▶ _Goal of the exercise_: Using the article on the Supreme Court's CFPB ruling, decide whether each statement agrees with it: (a) the Supreme Court reached its decision by a 7-2 vote; (b) the CFPB's circular on comparison shopping websites went through the normal rulemaking process, with parties able to submit comments; (c) most comparison websites already disclose any remuneration. Answer yes or no for each and quote the deciding words of the article.

BEGIN Page excerpt

Supreme Court Ruling on CFPB Already Spelling Trouble for Taxpayers

NTU has long warned that the Consumer Financial Protection Bureau’s (CFPB) unprecedented structure and overly aggressive enforcement agenda pose risks to taxpayers. Their overreaches, especially under Director Rohit Chopra, are reducing access to credit for Americans and generating enormous compliance costs.

Unfortunately, in a 7-2 decision this May, the Supreme Court invalidated a lower court holding that the CFPB’s funding structure, which insulates it from Congress’s appropriations process, is unconstitutional. This decision contains several negative consequences for taxpayers that may embolden future Congresses to circumvent their own appropriations process and thereby tie the hands of their successors with automatically funded agencies. This was not the intent of the framers who gave Congress the power of the purse as a check on the executive branch.

From the Federalist Papers: 

“The Executive not only dispenses the honors, but holds the sword of the community. The legislature not only commands the purse, but prescribes the rules by which the duties and rights of every citizen are to be regulated.”

This could open the door to the creation of more agencies outside of Congress’s purview that would be enormously difficult to remove or rein in.

In the near term, it is already proving to be a costly decision for taxpayers since it has emboldened an already aggressive CFPB. Earlier this year, the CFPB issued an expansive and nebulous “circular” on comparison shopping websites that will likely disrupt internet commerce.

Since it is guidance, which does not have to go through the normal rulemaking process, parties don’t have an opportunity to submit comments and the CFPB didn’t have to go through the normal impact assessments or respond to critiques. It seems as though the Supreme Court’s ruling further encouraged an aggressive agency. By disallowing financial incentives within shopping tools, this guidance will disrupt many industries’ lead generation and negatively impact many websites from credit card comparisons to vacation booking. Most of these websites disclose any remuneration already, and operating on the assumption that consumers don’t understand that there are incentives at play disregards why they still use the websites. Aggregating multiple offers in the same place makes it much easier for consumers to make an educated decision regardless of how the information is presented.

END Page excerpt
BEGIN Information

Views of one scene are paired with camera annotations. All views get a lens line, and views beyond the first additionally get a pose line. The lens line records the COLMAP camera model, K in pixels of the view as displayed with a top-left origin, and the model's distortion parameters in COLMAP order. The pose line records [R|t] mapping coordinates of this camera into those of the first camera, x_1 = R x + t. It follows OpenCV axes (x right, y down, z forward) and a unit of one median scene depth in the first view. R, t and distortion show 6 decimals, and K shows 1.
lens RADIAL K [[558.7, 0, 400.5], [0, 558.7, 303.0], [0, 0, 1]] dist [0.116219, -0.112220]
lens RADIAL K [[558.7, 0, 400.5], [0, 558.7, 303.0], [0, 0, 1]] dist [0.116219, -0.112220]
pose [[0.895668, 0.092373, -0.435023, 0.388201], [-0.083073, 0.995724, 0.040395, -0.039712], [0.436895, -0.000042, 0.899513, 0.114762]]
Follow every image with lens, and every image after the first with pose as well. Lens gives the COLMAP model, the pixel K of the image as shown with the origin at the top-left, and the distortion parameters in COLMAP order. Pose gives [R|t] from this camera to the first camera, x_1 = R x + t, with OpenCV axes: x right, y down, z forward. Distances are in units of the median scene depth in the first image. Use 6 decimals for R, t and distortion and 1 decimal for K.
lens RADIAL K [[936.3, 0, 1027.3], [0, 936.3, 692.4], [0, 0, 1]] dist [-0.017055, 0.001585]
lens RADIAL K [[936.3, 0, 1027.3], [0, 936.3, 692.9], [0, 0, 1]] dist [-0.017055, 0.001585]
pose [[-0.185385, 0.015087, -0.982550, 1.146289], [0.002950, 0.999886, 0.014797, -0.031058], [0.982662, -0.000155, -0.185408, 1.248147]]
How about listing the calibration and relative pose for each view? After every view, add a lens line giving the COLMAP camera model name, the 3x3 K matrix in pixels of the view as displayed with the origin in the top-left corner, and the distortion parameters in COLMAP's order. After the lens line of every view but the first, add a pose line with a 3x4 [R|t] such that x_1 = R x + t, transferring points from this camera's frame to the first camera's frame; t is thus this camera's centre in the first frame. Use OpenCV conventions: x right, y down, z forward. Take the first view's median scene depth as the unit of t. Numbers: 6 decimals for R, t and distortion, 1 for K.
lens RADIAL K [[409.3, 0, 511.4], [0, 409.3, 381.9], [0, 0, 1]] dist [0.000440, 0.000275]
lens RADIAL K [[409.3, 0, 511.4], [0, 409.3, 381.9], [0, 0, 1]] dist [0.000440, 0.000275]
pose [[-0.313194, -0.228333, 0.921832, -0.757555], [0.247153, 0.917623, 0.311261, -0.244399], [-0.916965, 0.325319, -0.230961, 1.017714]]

END Information

▶ _Output_:
(a) Yes: "in a 7-2 decision this May"
(b) No: "Since it is guidance, which does not have to go through the normal rulemaking process, parties don’t have an opportunity to submit comments"
(c) Yes: "Most of these websites disclose any remuneration already"